Kokka ten past eight, the Reuters news agency reports that a plane linked to Tesla owner Elon Musk has landed at the airport in Bejing, according to Chinese flight tracking services.
Elon Musk’s private plane will have landed in Beijing on Sunday morning. Here, Tesla CEO Musk will make a surprise visit to the second largest market for the electric cars, according to Reuters sources.
The plane has stopped in Alaska, probably to refuel.
The purpose of the visit to China is that Musk wants to meet leading Chinese officials to discuss the rollout of software for fully self-driving cars (Full-Self-Driving – FSD) in China. The Tesla owner will also want to be approved to transfer data collected in China abroad, in order to train algorithms for the self-driving cars, one of the sources told Reuters.
Since 2021, Tesla has stored all data collected in Shanghai, but they have not transferred this data to the United States.
Tesla’s technology for self-driving cars (FSD) was rolled out four years ago in China, but has so far not been made available.
A private plane that matches Reuters’ information landed on Sunday morning just after 08:00 in Beijing, according to Dagbladet’s review of the flight monitoring service Flightradar.

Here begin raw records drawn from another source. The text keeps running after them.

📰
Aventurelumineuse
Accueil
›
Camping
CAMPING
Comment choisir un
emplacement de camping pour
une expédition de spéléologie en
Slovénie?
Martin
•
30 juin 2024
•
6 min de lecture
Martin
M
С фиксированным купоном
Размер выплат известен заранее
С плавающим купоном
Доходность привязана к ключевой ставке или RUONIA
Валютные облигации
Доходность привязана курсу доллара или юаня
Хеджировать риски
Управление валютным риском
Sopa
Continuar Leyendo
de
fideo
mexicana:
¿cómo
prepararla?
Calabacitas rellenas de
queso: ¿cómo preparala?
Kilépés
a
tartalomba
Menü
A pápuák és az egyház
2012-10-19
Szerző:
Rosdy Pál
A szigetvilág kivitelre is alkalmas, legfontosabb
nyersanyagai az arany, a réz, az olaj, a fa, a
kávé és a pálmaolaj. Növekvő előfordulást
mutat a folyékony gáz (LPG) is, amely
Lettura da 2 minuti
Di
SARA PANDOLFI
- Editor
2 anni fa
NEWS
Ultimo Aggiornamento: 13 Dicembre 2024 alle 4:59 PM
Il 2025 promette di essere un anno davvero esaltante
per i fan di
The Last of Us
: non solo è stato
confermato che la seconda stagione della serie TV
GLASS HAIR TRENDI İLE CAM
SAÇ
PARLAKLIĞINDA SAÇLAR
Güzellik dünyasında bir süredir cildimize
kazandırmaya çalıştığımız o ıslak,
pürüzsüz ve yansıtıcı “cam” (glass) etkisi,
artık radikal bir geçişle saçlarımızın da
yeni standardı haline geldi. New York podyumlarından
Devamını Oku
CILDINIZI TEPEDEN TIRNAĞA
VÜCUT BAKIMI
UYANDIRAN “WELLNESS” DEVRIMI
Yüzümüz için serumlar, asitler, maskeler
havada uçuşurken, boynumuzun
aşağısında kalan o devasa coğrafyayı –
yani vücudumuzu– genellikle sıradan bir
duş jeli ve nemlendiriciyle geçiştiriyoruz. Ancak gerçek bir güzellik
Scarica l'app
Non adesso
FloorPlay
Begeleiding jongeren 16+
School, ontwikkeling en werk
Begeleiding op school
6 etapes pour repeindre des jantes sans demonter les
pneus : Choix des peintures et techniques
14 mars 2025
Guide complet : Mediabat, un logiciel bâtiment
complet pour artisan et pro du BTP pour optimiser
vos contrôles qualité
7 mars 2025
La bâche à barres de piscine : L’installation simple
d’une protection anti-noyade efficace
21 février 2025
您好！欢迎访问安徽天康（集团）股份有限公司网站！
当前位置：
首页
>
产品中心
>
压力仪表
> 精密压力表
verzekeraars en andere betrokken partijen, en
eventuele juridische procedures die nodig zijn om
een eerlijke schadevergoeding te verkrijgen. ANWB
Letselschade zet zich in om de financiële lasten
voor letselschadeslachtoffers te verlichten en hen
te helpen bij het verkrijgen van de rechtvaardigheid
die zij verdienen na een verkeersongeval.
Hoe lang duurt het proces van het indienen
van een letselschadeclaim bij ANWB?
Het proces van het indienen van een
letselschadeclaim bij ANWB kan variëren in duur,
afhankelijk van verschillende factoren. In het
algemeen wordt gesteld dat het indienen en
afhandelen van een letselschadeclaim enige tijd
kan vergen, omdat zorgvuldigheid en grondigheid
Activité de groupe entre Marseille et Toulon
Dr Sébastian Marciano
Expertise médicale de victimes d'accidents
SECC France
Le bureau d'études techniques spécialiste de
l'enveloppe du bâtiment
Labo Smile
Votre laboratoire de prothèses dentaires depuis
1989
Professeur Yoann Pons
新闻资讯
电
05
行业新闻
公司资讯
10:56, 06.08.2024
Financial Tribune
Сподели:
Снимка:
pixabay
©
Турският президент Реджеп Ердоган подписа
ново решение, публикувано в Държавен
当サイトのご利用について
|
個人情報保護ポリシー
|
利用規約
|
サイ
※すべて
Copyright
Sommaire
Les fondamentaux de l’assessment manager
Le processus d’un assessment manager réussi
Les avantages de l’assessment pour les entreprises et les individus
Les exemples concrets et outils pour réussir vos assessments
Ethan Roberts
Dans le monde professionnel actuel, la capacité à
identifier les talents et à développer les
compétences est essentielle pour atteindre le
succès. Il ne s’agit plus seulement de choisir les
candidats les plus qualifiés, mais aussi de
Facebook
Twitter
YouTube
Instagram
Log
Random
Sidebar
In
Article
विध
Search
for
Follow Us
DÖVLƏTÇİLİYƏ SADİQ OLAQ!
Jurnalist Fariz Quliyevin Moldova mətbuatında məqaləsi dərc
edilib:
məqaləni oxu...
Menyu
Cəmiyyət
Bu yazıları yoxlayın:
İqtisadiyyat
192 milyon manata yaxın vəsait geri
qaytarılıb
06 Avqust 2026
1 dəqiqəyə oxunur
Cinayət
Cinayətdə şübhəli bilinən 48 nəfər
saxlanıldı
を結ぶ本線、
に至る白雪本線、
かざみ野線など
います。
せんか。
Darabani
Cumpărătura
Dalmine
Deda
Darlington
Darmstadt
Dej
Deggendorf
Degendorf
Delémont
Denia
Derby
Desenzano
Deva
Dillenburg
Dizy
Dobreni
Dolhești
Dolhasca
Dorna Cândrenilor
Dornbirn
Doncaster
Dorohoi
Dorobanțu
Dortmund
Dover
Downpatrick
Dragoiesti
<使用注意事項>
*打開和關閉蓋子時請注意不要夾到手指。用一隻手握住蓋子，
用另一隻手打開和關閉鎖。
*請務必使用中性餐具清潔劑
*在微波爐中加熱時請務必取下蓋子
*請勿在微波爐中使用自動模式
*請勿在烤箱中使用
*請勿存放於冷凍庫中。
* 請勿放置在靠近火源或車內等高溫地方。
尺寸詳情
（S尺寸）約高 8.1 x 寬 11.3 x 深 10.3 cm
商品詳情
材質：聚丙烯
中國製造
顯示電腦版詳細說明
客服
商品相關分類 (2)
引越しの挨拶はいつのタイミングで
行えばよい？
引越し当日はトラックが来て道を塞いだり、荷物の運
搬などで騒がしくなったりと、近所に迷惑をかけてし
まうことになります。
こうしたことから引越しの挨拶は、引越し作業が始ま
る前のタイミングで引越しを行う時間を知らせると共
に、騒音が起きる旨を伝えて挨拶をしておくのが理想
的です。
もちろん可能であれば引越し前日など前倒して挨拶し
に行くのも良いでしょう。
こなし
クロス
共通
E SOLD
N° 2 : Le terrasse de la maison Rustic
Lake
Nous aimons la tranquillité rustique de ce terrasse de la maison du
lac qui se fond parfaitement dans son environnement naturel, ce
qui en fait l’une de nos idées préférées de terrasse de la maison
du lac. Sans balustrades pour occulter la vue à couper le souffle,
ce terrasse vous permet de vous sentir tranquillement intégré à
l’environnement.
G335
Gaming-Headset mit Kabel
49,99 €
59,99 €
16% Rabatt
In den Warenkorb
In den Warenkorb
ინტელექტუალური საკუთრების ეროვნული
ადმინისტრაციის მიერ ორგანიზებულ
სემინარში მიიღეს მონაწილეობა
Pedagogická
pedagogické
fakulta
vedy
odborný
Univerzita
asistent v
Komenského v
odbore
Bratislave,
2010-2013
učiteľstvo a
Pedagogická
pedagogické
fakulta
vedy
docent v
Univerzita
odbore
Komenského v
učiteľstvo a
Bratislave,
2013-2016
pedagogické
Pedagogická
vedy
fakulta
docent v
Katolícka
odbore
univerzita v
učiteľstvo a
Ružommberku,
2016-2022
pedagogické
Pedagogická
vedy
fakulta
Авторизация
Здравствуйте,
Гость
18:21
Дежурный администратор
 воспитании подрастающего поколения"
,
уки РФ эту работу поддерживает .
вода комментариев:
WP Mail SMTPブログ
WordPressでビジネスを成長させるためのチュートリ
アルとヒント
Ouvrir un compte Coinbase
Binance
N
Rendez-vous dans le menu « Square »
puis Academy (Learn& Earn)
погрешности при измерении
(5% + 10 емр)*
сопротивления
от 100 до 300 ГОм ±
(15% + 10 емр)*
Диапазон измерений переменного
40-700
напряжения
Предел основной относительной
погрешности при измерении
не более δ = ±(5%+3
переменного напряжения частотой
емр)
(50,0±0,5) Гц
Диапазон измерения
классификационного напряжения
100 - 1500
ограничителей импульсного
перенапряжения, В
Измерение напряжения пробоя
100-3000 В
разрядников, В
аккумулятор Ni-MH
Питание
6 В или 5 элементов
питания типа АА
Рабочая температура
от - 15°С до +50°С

An X account that used publicly available traffic data to track Elon Musk’s private jet, and then post this, was previously shut down. In December 2022, the account @elonjet, which had more than 526,000, was blocked.
This goes against Musk’s previous statements. In November 2022, Musk himself posted:
“My commitment to free speech even extends to not banning the account that monitors my plane, even though it is a direct security risk,” Musk tweeted.
Earlier this month, Musk announced on his social media platform X (formerly Twitter) that self-driving cars will be available to customers in China “very soon.”
A little over a week ago, Musk canceled a planned visit to India, where he was supposed to meet Prime Minister Narendra Modi. The reason given for the visit having to be canceled was “heavy commitments at Tesla”.
This month, the company announced that it will have to lay off ten percent of its workforce due to poor sales and an intensive price war from its Chinese competitors.